INSTRUCTIONS FOR THE TASK:
Recast the entries below as a Markdown table with the columns Row and Line, giving each line a row number and leaving out blank lines. Include everything from the line containing "indicates, in °F, as" down to the line containing "The beaker shows", both of those lines included.

──────── RECORDS SHOWN ────────

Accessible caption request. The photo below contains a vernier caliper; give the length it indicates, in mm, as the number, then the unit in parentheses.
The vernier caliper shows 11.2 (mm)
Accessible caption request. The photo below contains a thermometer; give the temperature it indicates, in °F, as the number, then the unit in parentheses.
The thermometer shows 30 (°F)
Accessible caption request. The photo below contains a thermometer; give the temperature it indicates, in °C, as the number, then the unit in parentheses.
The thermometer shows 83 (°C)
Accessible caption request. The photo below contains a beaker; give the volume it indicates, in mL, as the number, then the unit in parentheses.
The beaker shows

────────
──────── RECORDS SHOWN ────────

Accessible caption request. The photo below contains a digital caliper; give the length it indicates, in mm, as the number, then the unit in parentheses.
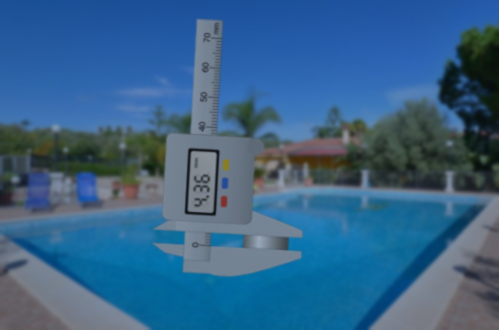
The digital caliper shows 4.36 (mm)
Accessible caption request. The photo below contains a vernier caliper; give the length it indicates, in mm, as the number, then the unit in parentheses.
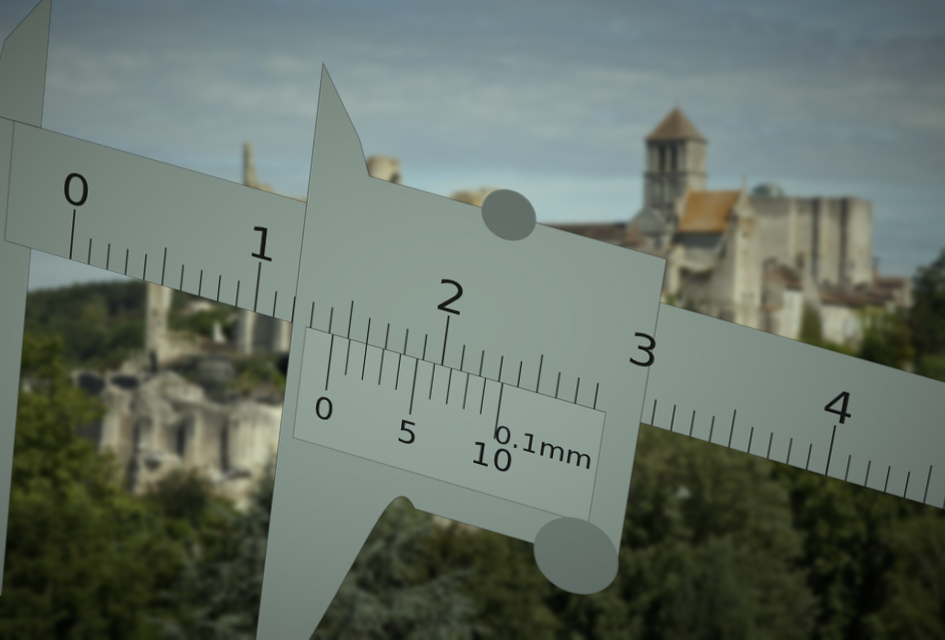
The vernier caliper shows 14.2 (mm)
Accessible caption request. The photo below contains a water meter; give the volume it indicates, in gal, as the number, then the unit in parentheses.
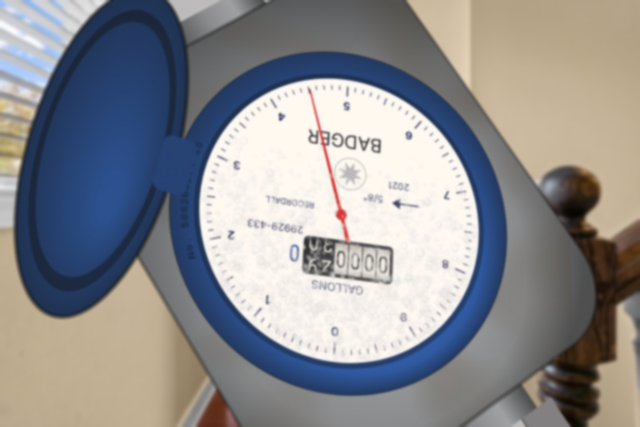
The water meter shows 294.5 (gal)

────────

OUTPUT BELOW:
| Row | Line |
|---|---|
| 1 | Accessible caption request. The photo below contains a thermometer; give the temperature it indicates, in °F, as the number, then the unit in parentheses. |
| 2 | The thermometer shows 30 (°F) |
| 3 | Accessible caption request. The photo below contains a thermometer; give the temperature it indicates, in °C, as the number, then the unit in parentheses. |
| 4 | The thermometer shows 83 (°C) |
| 5 | Accessible caption request. The photo below contains a beaker; give the volume it indicates, in mL, as the number, then the unit in parentheses. |
| 6 | The beaker shows |